Onchocerciasis

Review
In: Disease and Mortality in Sub-Saharan Africa. 2nd edition. Washington (DC): The International Bank for Reconstruction and Development / The World Bank; 2006. Chapter 15.

Excerpt

Over the last 30 years a large international partnership has successfully attacked onchocerciasis. This partnership has defeated the disease in 10 of the 11 countries in West Africa and is making progress in the remaining endemic countries in central Africa and East Africa. The program, spanning 30 countries across Sub-Saharan Africa, encompasses more than 107 projects to create a comprehensive approach to eliminating the disease as a public health problem. The onchocerciasis control programs have yielded the following results:

  1. 1989–90—60,000 people treated in 11 countries

  2. 1994—2 million people treated

  3. 2002 (end of phase 1)—40 million people protected in 11 countries; 600,000 cases of blindness prevented; 18 million children spared the risk of onchocerciasis

  4. 2003—33 million people treated in 69,641 communities in the APOC countries; more than 162,000 community distributors and 18,000 health workers trained or retrained

  5. 2010—a projected 102 million people and about 100,000 communities protected in 16 countries and a projected 150 million people protected in 30 countries.
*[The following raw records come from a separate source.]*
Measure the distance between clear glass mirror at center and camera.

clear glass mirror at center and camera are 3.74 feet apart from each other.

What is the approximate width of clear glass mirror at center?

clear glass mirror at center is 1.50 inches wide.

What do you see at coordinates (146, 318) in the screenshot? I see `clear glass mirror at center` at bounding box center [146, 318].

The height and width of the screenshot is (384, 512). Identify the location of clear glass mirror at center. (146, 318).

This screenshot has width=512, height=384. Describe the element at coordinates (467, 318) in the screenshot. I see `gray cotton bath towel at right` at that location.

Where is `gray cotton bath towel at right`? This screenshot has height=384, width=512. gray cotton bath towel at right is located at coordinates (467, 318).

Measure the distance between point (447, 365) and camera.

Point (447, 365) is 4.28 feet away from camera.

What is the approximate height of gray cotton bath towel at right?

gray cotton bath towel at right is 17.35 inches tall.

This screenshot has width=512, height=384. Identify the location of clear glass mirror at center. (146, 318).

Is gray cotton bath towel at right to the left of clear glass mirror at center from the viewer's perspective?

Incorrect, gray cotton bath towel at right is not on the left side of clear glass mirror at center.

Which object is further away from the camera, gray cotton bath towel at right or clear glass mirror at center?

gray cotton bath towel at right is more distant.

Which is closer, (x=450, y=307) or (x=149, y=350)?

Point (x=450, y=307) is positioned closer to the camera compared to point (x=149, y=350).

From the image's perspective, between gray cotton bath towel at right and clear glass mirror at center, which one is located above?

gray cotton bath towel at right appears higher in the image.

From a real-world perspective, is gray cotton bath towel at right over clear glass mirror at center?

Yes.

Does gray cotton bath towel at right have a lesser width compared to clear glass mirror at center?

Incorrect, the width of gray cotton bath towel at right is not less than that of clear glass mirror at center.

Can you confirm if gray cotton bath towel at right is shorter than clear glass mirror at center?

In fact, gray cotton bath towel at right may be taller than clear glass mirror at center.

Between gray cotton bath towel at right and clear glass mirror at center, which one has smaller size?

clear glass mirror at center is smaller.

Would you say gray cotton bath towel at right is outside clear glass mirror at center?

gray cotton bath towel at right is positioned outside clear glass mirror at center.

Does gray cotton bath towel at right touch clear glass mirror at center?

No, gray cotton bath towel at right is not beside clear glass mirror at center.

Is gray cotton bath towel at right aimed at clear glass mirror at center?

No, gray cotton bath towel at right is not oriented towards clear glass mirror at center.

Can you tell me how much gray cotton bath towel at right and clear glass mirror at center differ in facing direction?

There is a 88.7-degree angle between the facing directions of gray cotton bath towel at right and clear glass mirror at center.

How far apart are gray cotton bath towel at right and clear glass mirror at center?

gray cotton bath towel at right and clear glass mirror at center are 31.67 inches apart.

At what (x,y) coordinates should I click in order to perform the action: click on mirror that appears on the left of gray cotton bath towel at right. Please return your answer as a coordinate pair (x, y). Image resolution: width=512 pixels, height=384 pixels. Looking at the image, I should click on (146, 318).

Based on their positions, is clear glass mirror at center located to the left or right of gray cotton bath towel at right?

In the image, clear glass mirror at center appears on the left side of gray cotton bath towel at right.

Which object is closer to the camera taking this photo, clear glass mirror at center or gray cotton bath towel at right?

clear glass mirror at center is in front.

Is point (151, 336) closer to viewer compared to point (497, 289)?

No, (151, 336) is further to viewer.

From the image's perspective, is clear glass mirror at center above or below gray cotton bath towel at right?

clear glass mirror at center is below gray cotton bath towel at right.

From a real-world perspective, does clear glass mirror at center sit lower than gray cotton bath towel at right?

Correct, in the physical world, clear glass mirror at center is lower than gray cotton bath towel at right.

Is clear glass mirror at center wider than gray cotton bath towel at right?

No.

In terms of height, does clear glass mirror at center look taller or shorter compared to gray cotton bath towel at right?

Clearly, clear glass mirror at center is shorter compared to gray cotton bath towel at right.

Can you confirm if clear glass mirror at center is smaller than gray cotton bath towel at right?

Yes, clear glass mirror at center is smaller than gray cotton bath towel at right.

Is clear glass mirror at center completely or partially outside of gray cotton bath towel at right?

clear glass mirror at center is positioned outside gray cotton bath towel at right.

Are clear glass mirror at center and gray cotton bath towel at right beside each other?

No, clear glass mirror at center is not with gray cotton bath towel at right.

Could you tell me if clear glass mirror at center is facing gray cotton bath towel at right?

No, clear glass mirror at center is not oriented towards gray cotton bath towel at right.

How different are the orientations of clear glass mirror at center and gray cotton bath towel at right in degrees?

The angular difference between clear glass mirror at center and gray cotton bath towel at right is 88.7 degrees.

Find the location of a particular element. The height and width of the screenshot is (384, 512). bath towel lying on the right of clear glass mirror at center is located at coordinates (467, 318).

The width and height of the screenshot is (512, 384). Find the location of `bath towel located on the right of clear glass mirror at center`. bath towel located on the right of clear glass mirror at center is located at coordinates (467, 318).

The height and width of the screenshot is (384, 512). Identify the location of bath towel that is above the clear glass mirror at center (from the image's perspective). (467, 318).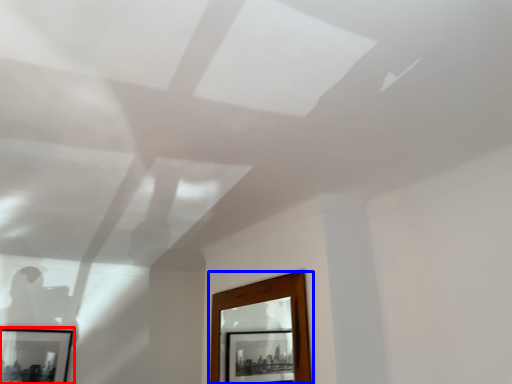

Prior to 2002, when the OCP closed, 25 million hectares of relatively fertile land in the river valleys were freed for resettlement and for agriculture; the socioeconomic impact of OCP is considered to be enormous. More than 40 million people in the 11 countries were considered free from infection and eye lesions. Sixteen million children born after 1974, when OCP activities began, are free of onchocerciasis; more than 1.5 million people originally infected are no longer so; and more than 200,000 cases of blindness have been prevented.

The second phase of the studies to determine the impact of APOC are under way, but the program is considered to be highly cost-effective. The cost per disability-adjusted life year of APOC operations is US$6.50. A study is also being conducted to demonstrate the feasibility and cost-benefit of onchocerciasis elimination with ivermectin.